First, the gains are important. Sure, they're short-term at best and come on the heels of a holiday shopping season's figures, but gains are gains. They may be able to hold going forward, and if they do, then At Home may be on its way back from an otherwise disastrous picture.
Second, At Home has some stock in being a “growth company”. It's actually slated to have an appearance at the 2020 ICR Conference in Orlando, Florida, where it will join such names as Draft Kings, Planet Fitness (NYSE: PLNT), Luckin Coffee (NASDAQ: LK) and several others. Having improved numbers like these just ahead of a conference show like that gives it an extra shot of credence that it may be able to build upon going forward.
Third, this may prove to be one more example of the “mall curse.” We've seen how stores like Children's Place(NASDAQ: PLCE), Foot Locker (NYSE: FL), and American Eagle (NYSE: AO) have taken hits in recent weeks, while standalone stores like Target (NYSE: TGT) have gained. This isn't universally the case, but it certainly doesn't hurt that At Home boasts an average store size of 110,000 square feet. Five new store openings back in October likewise didn't hurt matters, giving more shoppers the chance to shop. The store layout also encourages browsing, with plenty of stock contained handily in one place. This allows shoppers to wander and see what all is available, while more than a few likely wonder what some piece might look like in a living room or den. Oddly, At Home doesn't have an online shopping component, which runs contrariwise to most of what we've seen of retail market successes lately.

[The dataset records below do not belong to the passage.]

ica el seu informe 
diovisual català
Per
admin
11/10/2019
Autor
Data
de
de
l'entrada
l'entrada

Staying At Home May be the New Vacation
Perhaps the biggest factor of all is the “staycation” phenomenon. Some might remember “staycations” as one of the concepts emerging from the economic catastrophe that was 2007, holding on into 2010. The staycation encouraged people to save money by not going particularly far on vacations, saving money on things like hotel stays and fuel costs by coming home at night after enjoying local attractions. This in turn prompted some to augment their home experience to make it feel more like staying in a resort. Stores like At Home, which specialize in home décor items, could get a boost from such trends accordingly.

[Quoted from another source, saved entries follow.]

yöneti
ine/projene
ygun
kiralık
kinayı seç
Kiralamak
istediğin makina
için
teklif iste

If there are some out there who are starting to feel shaky about the long-term health of the economy—and let's be honest, the term “recession” is hovering in the back of at least a few minds—we may be seeing some preparing their homes for staycations and maybe even firings. That's going to prompt runs to stores like At Home, as consumers plan to pull back from travel and stay closer to home.
Whether you're pessimist or optimist about the economy's future, it's safe to say that sometimes you just want to fancy up your home a little. That's the opportunity in a nutshell for At Home, and maybe the start of bigger gains to come.